I use cheap welding gloves from Northern tools for handling wood, grates, etc.
 
That is some funny ****!
It wasn't particularly meant to be. I actually performed a test where I shook out some Bed Byrin's Bat Rib* in my hand, tasted it, and then did the same with the equivalent amount of table salt (yes, I am a sucker for punishment).

There was no doubt that the bat rib was more salty than the salt, or at least that my palate perceived it as being more salty. In the interests of science, I repeated the experiment. At that point my face resembled that of a bulldog getting a prostate exam from Captain Hook, but I came to exactly the same conclusion.

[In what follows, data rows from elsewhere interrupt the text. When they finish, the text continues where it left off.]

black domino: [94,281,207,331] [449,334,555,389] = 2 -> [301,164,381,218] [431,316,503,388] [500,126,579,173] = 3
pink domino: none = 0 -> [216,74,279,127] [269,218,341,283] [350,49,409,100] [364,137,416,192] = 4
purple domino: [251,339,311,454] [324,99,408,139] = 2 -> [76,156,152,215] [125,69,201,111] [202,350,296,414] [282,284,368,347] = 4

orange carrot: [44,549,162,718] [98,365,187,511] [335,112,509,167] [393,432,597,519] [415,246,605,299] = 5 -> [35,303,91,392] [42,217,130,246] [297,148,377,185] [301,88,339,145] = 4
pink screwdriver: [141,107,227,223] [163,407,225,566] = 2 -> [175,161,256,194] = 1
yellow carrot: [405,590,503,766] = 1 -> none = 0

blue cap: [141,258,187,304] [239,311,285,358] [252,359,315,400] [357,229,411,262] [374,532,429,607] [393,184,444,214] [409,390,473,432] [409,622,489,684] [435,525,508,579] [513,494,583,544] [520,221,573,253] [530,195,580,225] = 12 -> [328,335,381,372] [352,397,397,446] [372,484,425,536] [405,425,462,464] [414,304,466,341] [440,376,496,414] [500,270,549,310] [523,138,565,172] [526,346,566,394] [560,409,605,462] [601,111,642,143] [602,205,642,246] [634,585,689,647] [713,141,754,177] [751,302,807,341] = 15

How is that even possible? The rub has very small granules, probably smaller than the table salt but I reckon one or more ingredients in there trigger the salty taste buds harder than actual salt.

*Names changed to protect identities.
 
Best: Subscription to this site of course any my FEC100. I too bought mine used for a little over half price, 2012 model in 2014, original owner only used it twice.

Worst: Like a lot of other people, those stupid silicone gloves. But technically, they were a gift, so... Possibly the Blackstone. I like it, but that $50 griddle is going to cause hundreds of dollars in damage to my deck if I don't figure out how to keep the grease contained.

I love the blackstone but I agree. Paul Shirley (Tuscaloosa Q) fabricated a more efficient grease drain for it and I sure do wish I lived closer to Alabama so I could ask him to fix mine. For now I have a giant floor mat that I bought at Restaurant Depot with grease stains all over it. Doesn't look too nice but better than destroying the deck.